The birth of my son led me to get further education for problem-solving in the birth room because of the complications I experienced and it changed my birth philosophy. My midwife said something really powerful to me when I was processing that moment. She said, ‘Elisa, birth is beautiful because it's hard. It's not beautiful because you do it at home or you avoided a C-section, or all of these things that society would say. Because once you get into the birth world, there are biases, there are people on either side of the fence’. And she said, ‘Birth is beautiful because it's hard and because you endured it’.


Ultimately, I'm really passionate about working with people who have a pre-existing trauma or birth trauma because I think we forget in our North American society that birth is both an emotional and spiritual experience. It's not just physical and by neglecting that part and, and not really focusing on mental health before we give birth and after, we're seeing a rise in perinatal mental mood disorders. Since COVID, numbers have gone from one in six to one in three. My goal is to have a practice that is mental health-focused first and continue to be involved in my community.

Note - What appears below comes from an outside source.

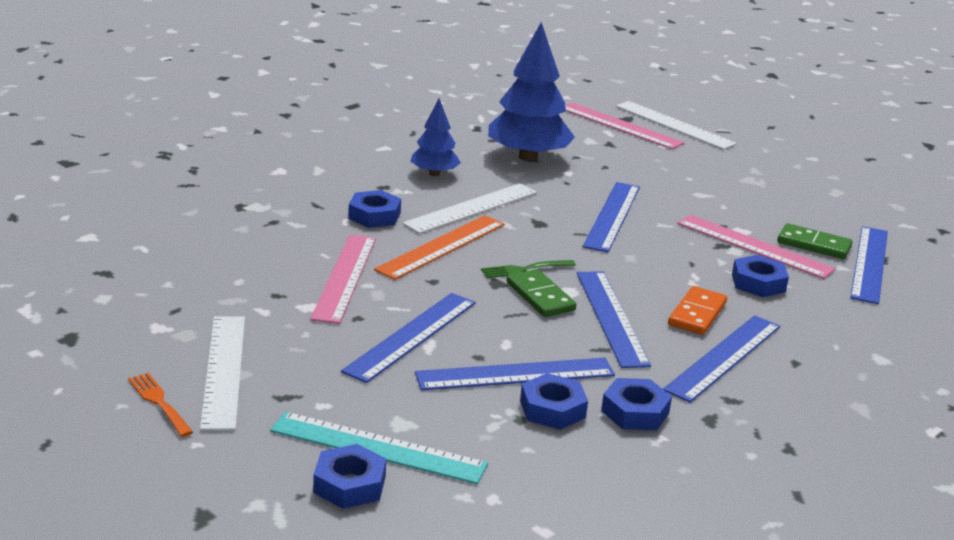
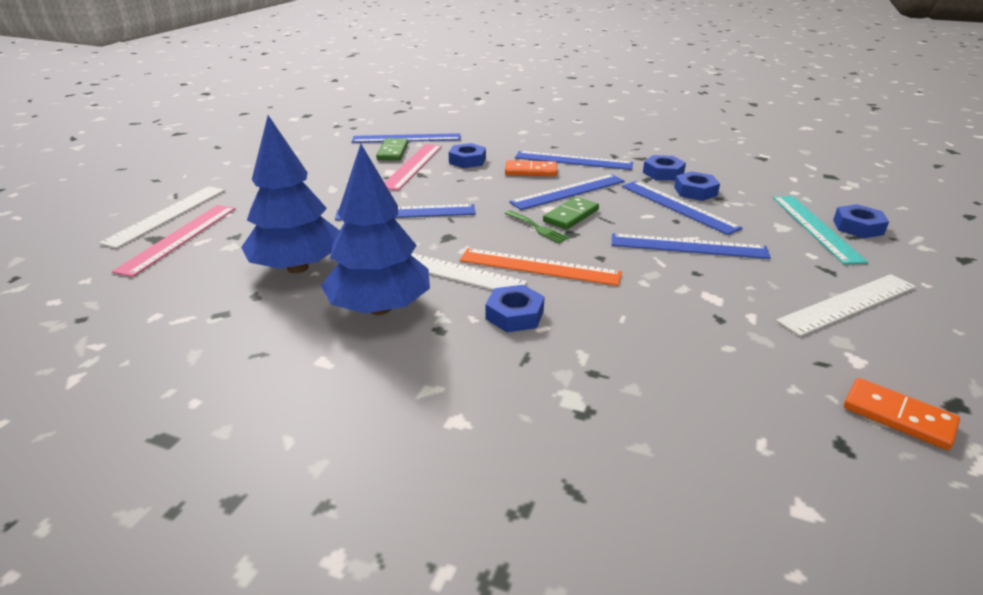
camera: 110 degrees left, 5 degrees up
orange fork [128,373,193,437] -> none
pink ruler [310,234,376,324] -> none
blue tree [410,99,461,176] -> blue tree [321,144,430,315], size x1.80
none -> orange domino [844,378,960,450]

Q: What piece of advice would you give to someone starting out in doula work?


Even though doula work is a solo kind of entrepreneurial experience, you can't do doula work without your community. What I mean by that is that I had never experienced a labouring person and had my first birth coming up. I had someone in my life, who was expecting a baby say, ‘You know what, why don't you come over to my house before I go to the hospital? And you can kind of see what it's like.’ Not gonna lie, totally freaked me out. But I had people come with me along the way and point out different resources. What's hard about doula work is we don't get the in like other health professionals do because they get to go to school and do all these different things.

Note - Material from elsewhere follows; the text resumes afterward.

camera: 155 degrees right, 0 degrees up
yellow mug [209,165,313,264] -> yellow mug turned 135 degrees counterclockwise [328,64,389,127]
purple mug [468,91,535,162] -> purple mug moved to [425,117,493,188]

I would really encourage you to seek excess training outside of just doing a certification. That's a great beginner step, but look into other education to grow in your knowledge and look to your community. Who do you have access to? Who can help you build a website? Who do you have access to that could help you get your name out there? Maybe your mom's aunt is a midwife – give her your business cards. Through people you know, that's how you're gonna figure out how to get your business off the ground. And so, some of my first clients were because someone knew someone who then told them about me.


‘Doula work is not for the faint of heart. Often people get into birth work because there is a sense of calling and so that calling needs to be your drive.’ – Elisa V.

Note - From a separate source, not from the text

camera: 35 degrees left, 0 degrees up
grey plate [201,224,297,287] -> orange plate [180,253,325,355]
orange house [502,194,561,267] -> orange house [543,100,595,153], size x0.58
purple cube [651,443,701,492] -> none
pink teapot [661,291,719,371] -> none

There's a reason why I keep coming back to this year after year, even if I haven't booked a client. I care about what I do. It's a great job to come and go from. But you have to fight for it because it's hard. When I started this eight years ago, and I told people, ‘Hey, I'm gonna be a doula.’, they looked at me like I was helping somebody give birth in their backyard, and it was all hippie and weird. The amount of people I had to give a definition to of what a doula was, it was not really in our culture quite yet. But eight years later, here we are. And I tell people I'm a doula and they're like ‘Oh I was thinking of becoming a doula’. So we're going on an uphill trajectory here.